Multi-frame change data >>
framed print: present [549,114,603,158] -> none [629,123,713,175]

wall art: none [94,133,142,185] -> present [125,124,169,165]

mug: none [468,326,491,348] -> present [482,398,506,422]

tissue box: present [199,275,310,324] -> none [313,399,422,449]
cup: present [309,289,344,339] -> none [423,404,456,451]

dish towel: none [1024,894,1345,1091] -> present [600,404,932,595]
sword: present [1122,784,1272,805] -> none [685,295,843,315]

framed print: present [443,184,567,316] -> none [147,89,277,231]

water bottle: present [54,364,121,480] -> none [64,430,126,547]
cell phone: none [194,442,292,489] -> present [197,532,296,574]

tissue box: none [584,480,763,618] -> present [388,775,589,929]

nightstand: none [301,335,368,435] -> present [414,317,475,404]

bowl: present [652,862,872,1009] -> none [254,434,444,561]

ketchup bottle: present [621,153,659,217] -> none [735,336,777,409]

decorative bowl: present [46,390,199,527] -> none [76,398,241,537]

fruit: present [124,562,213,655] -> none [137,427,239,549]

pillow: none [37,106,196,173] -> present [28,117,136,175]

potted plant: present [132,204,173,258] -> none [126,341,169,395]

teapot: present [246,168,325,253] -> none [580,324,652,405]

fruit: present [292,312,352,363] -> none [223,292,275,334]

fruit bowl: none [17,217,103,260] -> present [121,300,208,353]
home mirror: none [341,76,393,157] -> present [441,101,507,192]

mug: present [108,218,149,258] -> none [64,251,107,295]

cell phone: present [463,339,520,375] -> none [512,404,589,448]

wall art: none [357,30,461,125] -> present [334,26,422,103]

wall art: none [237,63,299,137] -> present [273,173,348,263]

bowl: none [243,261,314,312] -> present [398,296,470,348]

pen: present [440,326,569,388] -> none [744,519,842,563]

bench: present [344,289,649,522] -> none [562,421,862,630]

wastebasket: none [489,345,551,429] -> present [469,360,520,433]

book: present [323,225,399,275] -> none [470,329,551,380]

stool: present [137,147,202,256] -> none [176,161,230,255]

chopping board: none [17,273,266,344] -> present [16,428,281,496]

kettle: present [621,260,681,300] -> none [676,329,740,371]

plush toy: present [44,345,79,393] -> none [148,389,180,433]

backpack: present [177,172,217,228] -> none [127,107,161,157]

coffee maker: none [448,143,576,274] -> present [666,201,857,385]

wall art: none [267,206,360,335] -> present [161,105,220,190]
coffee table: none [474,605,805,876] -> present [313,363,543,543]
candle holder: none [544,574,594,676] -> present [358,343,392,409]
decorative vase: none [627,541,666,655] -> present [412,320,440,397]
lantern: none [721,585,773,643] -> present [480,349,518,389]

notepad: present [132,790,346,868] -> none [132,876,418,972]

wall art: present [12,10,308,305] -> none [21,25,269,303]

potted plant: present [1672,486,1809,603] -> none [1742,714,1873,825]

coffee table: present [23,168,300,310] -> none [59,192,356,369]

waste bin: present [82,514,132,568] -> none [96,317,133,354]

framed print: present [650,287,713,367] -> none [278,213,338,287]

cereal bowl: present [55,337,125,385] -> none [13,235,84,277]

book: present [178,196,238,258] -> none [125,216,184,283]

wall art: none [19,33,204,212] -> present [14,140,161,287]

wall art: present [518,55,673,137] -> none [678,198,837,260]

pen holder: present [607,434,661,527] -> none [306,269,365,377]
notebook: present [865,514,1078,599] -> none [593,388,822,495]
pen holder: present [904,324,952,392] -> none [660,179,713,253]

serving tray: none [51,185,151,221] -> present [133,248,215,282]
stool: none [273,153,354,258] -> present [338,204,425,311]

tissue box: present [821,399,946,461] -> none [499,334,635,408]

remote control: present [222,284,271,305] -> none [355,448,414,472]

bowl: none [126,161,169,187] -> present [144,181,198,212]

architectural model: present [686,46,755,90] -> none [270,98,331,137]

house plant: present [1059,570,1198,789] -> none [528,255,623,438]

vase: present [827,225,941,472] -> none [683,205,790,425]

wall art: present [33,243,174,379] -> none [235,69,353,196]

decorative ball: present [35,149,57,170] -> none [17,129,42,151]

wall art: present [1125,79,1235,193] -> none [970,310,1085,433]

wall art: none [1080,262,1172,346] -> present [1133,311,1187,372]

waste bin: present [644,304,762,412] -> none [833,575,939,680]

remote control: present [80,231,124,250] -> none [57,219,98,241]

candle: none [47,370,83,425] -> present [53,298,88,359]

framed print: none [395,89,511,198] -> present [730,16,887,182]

WHAT YOU SHOULD DO >> Starting with the line above that holds "book: present [323,225,399,275]" and stopping with the line that holds "wall art: none [267,206,360,335]", reproduce each line exactly, omitting all other lines.

ANSWER FOR THE TASK >>
book: present [323,225,399,275] -> none [470,329,551,380]

stool: present [137,147,202,256] -> none [176,161,230,255]

chopping board: none [17,273,266,344] -> present [16,428,281,496]

kettle: present [621,260,681,300] -> none [676,329,740,371]

plush toy: present [44,345,79,393] -> none [148,389,180,433]

backpack: present [177,172,217,228] -> none [127,107,161,157]

coffee maker: none [448,143,576,274] -> present [666,201,857,385]

wall art: none [267,206,360,335] -> present [161,105,220,190]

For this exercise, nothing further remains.